Even before our Holy Church proceeded to the official proclamation of his Sainthood, through the Ecumenical Patriarch of Constantinople Athenagoras, in April 1961, the multitude of the faithful people had already acknowledged Nektarios, the Metropolitan of Pentapolis, to be a Saint.

The fragrance that the sweat of his face gave out, the first miracle that took place in Aretaieion Hospital as soon as he breathed his last, were the first signs of his obvious holiness.

A few years later, St. Nektarios became widely known not only throughout Greece but to the whole Orthodox world as well, as far as the depths of the African continent. Moreover, it is a known fact that hundreds of churches and chapels have been erected in his honor and continue to do so wherever faithful Orthodox Greeks are found.

God who judges all and decides which of those who lived or taught in the Orthodox manner will remain intercessors for the Church even after their reception into Heaven, found Nektarios of Pentapolis worthy of ministering for the faithful Christians as a Saint.
The faithful can and must address their supplications to him since he was found worthy of standing in front of the Lord's throne and interceded with Him on our behalf.

As a contemporary Saint of our times, he very soon becomes the best known Saint of all time acguiring the title «the Saint of our century.»

Along with the historical data on his life there exists an immense amount of material concerning his spiritual life as seen through the numerous writings he left us and the testimony of his contemporaries.

Many pamphlets and books have been written to emphasize St. Nektarios holiness and strengthen the spirit of the Christians.

The unique beauty of the book in hand, dear reader, according to general acknowledegement, lies in its narrative style while remaining adherent to the historical facts.

The esteemed author, Sotos Chondropoulos, started his work in awe and prayer, He gathered the available written material and every verified oral information he found concerning the Saint's life and moulded it in his own personal style.

His purpose was to show how and why the Saint «pleased the Lord,» how he dealt with the problems of his times, the hardships, the degradations, the slander, the physical torture; mainly, how he faced up to the ceaseless attacks of the evil one and how this humble hierarch of Aegina reached holiness and was graced by the Lord.

The author's frequent visits to the island of Aegina and his stay at the Monastery that was established by the Saint himself - since the author offered the Monastery his services as a book¬keeper gratis till the end of his days - gave him the opportunity to live in the places that the Saint had lived: rest under the tree the Saint used to rest, touch his personal belongings, stay in his room. How couldn't he be inspired by such a blessing?

It was within this blessing that he strongly wished to put on paper this extraordinary figure of Orthodoxy; the figure of the tortured Saint of Aegina, of St.
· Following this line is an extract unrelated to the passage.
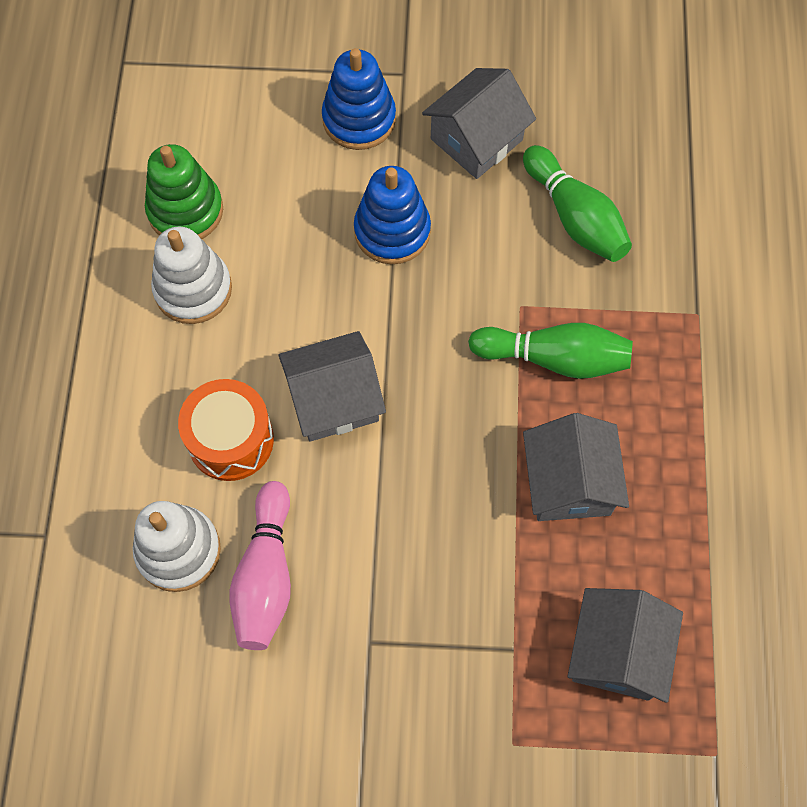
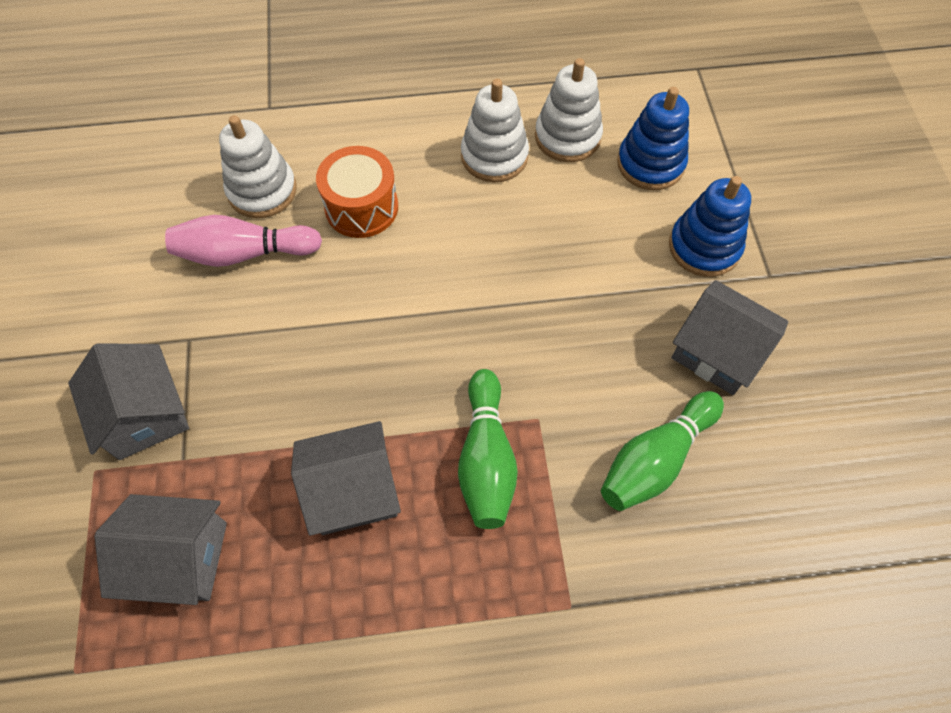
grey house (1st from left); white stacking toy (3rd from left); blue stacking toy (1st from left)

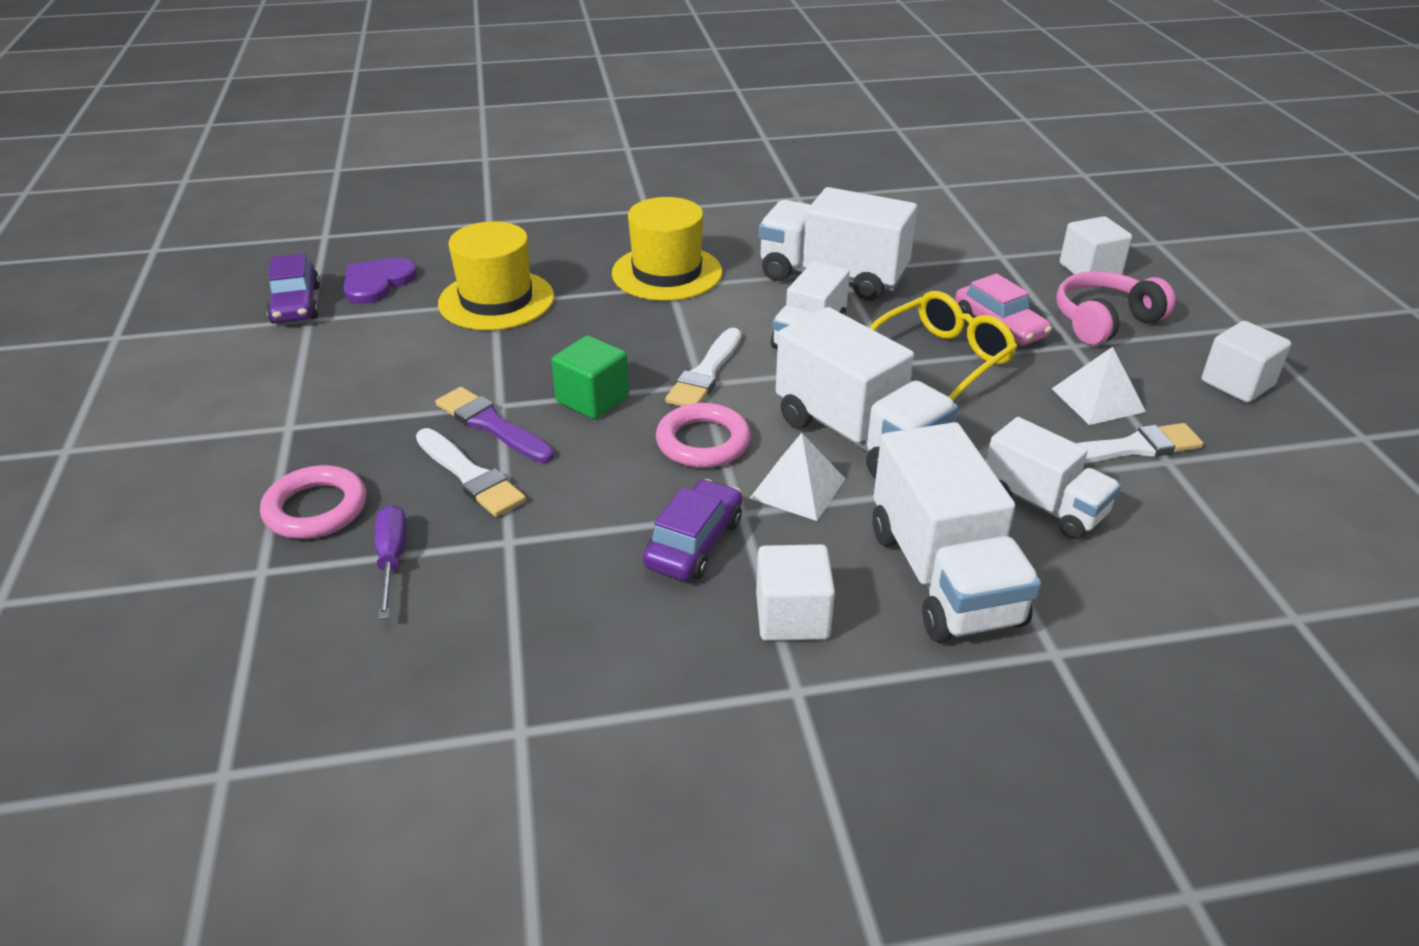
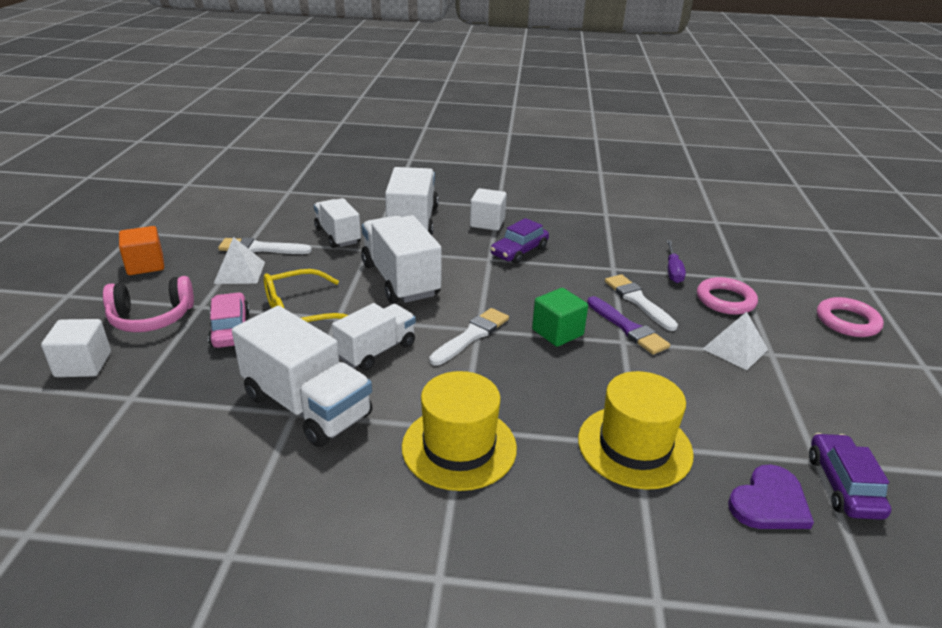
orange cube; white pyramid (2nd from left); pink ring (2nd from left)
Nektarios who left on the twentieth century an unfading trail of humility, perseverance, wise silence and hope.

On a daily basis, after finishing with the book-keeping at the Monastery, the author studied, learned, sipped the nectar that was discretely hidden in the flower of the Saint's life on earth.

Some time later, he was ready to present through his graceful narrative aspects of the Saints life that were unknown till then; the originality of his work lies in the liveliness of his style that enables the reader to visualize the narrated events and fills his heart with serene joy.

This biography has been widely circulating all over Greece since 1970, Now, with God's help, «New Earth», publications, who have the sole responsibility of this work by right of inheritance, have the opportunity to publish it in the English language.

We strongly believe that the public in all Orthodox states will embrace this English version in the same spirit of love and Christian zeal."